Eagles and peacocks are both impressive looking birds.
Peacocks are known for their elegant, showy, appearance, and for strutting around and their impressive display of feathers; “proud as a peacock”.
If you’ve ever spotted an eagle in the wild you’d agree they are an impressive sight.
A symbol of power, nobility and freedom the eagle’s flight through human history is steeped in myth and legend.
Assyrian carvings blended the lion and the eagle – a symbol that spread to Greece where Herodotus believed the griffin lived in the mountains of India, where it made a nest of gold. Dante’s griffin in Paradise drew a noble chariot.
In Hindu mythology Garuda, the king of birds, is ridden by the god Vishnu.
In Norse mythology an Eagle sat on the topmost branch of the world tree representing wisdom & light.
In Ancient Egypt, the eagle was a symbol of the Nile and the royal bird of the Thebans.
Use of the eagle symbols on the Rosetta stone was an important key to deciphering hieroglyphics.
The Greeks depicted the eagle with wings outstretched, a serpent in its talons representing the triumph of good over evil, of supreme spiritual energy. The constellation Aquila, the sacred bird of Zeus, is an eagle.
To the Romans the eagle was the symbol of the god Jupiter, and of victory. It became the emblem of the Caesars representing supreme authority.
Chinese warriors, especially those who are fearless, tenacious or keen of vision, chose the eagle as their symbol.
The Athabaskan people of western North America portrayed eagles as the deliverers of people from famine.
The Comanche eagle dance tells the legend of a young son of a chief died and was turned into the first eagle as an answer to his father’s prayers.
Many Native North Americans speak of how the Thunderbird is responsible for creating thunder and lightning by beating its wings.
The Pawnee see the eagle to be a symbol of fertility and honor it with songs, chants, and dance.
Aztecs revere the eagle as a symbol of honor and strength
In Celtic mythology the eagle is known as the oldest of all creatures, so ancient that the rock he perched on in his youth towered among the stars, but has since been weathered to the size of a fist.
To early Christians the eagle symbolized ascension. And early iconography depicted it as a symbol of Saint John the Evangelist.
On June 20, 1782, the eagle was chosen to symbolize the new United States of America. Zambia, Zimbabwe, the Philippines, Panama, Botswana, Mexico, Germany and Indonesia have also adopted it as their national symbol.
The Apollo Eleven crew named the Lunar Module ‘Eagle’ and with the words of Eagle Scout Neil Armstrong… “the Eagle has landed.”… man was on the Moon.
In 1911, the Boy Scouts of America chose the Eagle to symbolize its highest achievement.

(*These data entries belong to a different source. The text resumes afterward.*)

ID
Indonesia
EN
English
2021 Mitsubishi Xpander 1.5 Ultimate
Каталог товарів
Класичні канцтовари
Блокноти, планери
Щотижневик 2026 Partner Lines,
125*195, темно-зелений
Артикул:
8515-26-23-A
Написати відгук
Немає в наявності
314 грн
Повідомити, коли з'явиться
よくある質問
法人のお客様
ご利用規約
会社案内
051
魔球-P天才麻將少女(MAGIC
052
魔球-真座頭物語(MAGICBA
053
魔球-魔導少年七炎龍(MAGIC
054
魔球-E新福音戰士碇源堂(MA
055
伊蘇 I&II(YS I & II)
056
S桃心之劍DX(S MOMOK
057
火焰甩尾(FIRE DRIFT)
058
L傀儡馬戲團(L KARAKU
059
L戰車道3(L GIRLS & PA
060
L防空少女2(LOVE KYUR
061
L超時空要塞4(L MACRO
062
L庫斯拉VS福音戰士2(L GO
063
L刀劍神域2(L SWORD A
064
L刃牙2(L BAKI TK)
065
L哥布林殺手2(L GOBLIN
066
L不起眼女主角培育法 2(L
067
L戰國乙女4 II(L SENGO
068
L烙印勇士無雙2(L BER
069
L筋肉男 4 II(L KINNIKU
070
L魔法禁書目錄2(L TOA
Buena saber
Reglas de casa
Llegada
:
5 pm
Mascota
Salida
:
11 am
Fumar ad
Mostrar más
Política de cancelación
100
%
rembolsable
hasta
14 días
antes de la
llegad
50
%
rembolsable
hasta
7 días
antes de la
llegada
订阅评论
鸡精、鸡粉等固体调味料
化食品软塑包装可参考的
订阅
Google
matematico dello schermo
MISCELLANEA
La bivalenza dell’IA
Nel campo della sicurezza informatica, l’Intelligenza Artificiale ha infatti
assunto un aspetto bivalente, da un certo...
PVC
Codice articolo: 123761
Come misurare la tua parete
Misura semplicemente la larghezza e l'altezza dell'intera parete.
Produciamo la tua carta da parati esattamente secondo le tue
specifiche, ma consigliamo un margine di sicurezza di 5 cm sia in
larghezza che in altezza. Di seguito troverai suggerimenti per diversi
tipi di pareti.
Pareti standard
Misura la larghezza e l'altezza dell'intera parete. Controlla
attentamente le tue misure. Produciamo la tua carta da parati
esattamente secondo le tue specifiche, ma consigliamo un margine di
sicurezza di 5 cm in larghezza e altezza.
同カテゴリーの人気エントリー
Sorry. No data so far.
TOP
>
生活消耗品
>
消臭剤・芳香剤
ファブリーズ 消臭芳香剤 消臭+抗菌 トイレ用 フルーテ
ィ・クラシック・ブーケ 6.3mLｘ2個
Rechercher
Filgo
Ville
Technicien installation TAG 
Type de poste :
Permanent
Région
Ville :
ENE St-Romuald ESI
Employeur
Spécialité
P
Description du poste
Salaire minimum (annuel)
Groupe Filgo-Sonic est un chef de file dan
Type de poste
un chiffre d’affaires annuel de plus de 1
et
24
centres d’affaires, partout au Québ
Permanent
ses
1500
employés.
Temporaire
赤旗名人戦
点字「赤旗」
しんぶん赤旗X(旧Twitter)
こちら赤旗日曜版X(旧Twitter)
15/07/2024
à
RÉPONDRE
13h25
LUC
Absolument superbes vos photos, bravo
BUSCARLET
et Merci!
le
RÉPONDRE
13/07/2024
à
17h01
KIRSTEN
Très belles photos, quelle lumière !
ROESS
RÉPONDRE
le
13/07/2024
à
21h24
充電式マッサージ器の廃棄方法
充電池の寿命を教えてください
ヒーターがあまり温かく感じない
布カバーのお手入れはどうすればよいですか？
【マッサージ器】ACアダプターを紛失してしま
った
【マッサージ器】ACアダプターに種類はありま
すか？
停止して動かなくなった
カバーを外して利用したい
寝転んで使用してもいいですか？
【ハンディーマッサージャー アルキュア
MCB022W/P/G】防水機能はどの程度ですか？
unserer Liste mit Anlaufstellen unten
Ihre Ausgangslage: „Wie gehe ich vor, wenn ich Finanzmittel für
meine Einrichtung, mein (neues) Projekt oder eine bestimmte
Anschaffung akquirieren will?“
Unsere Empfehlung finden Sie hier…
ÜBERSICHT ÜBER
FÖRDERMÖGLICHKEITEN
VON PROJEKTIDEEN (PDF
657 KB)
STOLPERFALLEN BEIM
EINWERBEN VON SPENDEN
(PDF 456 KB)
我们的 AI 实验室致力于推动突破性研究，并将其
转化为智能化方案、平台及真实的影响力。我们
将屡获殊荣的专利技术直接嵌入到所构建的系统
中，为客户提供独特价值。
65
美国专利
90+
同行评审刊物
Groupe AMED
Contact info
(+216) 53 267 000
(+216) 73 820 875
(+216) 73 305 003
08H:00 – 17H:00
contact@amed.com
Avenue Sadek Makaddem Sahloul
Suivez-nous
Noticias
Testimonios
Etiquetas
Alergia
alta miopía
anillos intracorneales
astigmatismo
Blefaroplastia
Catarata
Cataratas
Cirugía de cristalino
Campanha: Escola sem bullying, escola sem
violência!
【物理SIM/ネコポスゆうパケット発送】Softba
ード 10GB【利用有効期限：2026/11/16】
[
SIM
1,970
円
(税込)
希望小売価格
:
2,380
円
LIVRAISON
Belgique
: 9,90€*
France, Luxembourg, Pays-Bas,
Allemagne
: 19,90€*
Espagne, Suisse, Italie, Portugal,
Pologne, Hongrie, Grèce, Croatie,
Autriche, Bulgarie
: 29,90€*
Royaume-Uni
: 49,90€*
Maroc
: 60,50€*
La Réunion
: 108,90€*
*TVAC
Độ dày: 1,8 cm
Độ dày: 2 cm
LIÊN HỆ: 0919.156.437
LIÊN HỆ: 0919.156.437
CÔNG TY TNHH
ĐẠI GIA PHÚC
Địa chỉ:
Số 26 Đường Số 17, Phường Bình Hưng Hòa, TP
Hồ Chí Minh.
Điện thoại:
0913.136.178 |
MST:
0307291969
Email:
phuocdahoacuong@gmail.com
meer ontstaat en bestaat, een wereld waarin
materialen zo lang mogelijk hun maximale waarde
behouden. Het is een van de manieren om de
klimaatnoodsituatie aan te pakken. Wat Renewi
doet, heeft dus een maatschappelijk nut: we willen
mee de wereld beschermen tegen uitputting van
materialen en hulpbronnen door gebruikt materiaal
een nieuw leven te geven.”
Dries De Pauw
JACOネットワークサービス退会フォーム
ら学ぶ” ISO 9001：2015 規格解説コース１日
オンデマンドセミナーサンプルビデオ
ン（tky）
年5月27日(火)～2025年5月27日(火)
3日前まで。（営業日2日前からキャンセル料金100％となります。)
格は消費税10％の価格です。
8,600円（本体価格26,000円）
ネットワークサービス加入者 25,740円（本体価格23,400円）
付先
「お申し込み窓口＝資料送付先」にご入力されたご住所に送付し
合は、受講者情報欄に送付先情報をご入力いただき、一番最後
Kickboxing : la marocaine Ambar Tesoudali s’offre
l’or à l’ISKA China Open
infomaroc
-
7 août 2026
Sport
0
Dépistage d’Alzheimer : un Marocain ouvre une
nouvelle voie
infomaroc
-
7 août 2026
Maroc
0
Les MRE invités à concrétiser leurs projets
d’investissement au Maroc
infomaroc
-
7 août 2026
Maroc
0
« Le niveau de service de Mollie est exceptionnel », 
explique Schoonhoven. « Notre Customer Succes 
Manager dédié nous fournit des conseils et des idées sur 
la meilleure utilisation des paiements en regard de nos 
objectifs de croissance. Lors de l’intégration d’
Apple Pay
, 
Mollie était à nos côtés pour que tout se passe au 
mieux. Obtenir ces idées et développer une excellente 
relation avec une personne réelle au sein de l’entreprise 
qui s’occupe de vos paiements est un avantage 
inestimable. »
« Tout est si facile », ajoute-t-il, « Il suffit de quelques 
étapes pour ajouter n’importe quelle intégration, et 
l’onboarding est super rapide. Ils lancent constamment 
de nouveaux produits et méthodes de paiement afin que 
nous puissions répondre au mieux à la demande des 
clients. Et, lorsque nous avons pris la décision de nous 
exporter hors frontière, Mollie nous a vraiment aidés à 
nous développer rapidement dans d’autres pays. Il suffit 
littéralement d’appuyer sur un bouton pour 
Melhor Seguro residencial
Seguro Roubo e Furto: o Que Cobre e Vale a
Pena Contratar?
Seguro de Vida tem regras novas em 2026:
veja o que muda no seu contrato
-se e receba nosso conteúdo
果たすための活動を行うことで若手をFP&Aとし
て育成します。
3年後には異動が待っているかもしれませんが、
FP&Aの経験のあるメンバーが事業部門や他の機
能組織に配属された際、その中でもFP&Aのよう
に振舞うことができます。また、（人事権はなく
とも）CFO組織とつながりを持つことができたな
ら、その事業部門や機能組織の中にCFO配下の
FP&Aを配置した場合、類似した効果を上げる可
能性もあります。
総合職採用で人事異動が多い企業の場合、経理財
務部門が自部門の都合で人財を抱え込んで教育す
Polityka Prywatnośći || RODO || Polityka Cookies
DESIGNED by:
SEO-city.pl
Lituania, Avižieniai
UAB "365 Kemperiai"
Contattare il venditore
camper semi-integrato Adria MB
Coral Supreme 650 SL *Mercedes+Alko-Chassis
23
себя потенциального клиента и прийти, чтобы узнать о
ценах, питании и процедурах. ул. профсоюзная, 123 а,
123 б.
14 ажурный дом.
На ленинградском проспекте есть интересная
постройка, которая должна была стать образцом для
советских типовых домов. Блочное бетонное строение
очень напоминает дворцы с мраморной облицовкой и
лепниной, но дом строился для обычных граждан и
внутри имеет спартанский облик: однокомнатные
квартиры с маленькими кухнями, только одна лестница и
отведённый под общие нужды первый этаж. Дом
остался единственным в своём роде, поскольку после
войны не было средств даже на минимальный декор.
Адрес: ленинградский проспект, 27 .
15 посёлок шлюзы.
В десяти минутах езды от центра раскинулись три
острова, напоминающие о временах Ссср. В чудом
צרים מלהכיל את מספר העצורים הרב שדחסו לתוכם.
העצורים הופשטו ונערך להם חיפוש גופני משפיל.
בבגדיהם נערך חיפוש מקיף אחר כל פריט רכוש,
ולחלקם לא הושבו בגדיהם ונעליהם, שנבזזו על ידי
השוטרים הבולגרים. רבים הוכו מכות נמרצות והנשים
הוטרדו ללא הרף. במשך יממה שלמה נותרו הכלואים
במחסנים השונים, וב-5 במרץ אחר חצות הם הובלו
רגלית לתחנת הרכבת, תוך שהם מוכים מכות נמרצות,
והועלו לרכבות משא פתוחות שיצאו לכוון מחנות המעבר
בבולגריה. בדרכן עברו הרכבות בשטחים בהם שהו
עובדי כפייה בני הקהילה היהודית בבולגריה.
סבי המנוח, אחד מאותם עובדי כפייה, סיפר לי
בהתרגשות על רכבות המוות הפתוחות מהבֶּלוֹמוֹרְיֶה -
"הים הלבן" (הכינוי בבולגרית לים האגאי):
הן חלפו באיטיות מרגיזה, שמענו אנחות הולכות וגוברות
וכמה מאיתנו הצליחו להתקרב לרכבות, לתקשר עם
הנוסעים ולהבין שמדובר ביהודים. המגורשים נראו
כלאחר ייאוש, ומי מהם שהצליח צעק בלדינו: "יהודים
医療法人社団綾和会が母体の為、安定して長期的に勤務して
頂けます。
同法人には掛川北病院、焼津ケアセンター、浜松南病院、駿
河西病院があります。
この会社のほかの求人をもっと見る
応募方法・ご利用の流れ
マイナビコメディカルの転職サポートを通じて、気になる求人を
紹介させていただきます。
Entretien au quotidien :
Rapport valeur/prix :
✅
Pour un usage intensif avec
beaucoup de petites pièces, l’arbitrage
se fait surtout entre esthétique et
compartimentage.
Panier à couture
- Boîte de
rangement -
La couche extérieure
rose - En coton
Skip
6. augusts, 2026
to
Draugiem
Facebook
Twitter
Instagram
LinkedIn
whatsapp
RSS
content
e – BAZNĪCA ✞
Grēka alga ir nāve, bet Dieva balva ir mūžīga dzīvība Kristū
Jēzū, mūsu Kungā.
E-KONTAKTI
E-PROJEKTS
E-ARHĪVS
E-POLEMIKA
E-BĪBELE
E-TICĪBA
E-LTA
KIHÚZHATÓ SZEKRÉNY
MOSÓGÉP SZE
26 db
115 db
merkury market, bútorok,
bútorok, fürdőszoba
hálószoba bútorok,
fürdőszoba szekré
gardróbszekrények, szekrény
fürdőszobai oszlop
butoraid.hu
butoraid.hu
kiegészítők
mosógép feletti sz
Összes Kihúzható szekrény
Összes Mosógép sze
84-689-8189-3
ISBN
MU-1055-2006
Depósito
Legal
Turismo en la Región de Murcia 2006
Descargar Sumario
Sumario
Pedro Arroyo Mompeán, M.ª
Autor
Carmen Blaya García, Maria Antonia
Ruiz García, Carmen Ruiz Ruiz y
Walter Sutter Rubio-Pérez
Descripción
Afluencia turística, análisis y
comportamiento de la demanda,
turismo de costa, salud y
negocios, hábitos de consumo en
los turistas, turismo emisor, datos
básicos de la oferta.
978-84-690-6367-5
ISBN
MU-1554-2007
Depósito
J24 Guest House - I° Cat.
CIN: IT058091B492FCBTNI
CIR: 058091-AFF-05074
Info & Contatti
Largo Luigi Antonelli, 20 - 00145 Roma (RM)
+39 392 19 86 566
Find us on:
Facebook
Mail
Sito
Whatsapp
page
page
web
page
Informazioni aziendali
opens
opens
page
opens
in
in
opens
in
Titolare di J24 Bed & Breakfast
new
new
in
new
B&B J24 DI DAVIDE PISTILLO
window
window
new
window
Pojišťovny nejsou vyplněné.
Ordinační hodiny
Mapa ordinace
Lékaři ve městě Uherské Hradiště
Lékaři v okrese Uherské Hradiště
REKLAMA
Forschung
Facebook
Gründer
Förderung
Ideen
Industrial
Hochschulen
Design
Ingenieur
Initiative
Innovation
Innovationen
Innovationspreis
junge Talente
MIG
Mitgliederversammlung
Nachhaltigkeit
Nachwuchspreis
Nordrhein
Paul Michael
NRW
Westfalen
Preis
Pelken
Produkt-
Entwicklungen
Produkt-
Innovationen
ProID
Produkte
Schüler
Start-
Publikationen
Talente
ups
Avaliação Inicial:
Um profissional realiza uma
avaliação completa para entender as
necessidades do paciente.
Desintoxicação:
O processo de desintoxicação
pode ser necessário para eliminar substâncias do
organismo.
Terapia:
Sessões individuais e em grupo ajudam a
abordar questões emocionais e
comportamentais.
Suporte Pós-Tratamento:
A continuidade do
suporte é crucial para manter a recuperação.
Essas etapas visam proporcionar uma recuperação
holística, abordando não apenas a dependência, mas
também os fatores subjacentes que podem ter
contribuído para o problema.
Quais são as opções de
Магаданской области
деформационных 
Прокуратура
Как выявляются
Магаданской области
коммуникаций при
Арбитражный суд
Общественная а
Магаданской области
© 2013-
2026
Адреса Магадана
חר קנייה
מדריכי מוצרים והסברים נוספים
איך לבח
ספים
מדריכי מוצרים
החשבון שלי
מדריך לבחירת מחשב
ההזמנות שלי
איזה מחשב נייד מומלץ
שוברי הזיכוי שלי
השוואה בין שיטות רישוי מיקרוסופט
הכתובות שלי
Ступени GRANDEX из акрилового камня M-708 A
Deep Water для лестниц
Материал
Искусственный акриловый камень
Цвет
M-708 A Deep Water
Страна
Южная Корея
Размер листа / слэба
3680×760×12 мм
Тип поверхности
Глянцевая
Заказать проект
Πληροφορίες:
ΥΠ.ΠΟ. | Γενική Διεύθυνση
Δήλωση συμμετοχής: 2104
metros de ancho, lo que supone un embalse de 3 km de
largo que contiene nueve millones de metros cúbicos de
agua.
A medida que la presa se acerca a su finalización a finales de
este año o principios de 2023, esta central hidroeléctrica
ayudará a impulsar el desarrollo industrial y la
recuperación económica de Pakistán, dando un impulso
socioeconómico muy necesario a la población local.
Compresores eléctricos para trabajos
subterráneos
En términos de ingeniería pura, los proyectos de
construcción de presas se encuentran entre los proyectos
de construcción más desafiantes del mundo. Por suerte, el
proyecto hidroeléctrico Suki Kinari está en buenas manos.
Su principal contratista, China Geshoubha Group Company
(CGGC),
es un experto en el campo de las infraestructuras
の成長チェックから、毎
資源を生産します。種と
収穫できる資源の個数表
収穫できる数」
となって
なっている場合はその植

The first Eagle Scout medal was awarded in 1912 to Arthur Rose Eldred, a 17-year-old member of Troop 1 of Rockville Center, Long Island, New York. Eldred was the first of three generations of Eagle Scouts; his son and grandson hold the rank as well.
I suppose we could have chosen the peacock. Peacocks have a certain elegance and nobility, and they are a lot more colorful, but I’m glad we chose the eagle.
Eagles are noble without being extravagant.
You wouldn’t expect a peacock to act like and eagle, or vice-versa.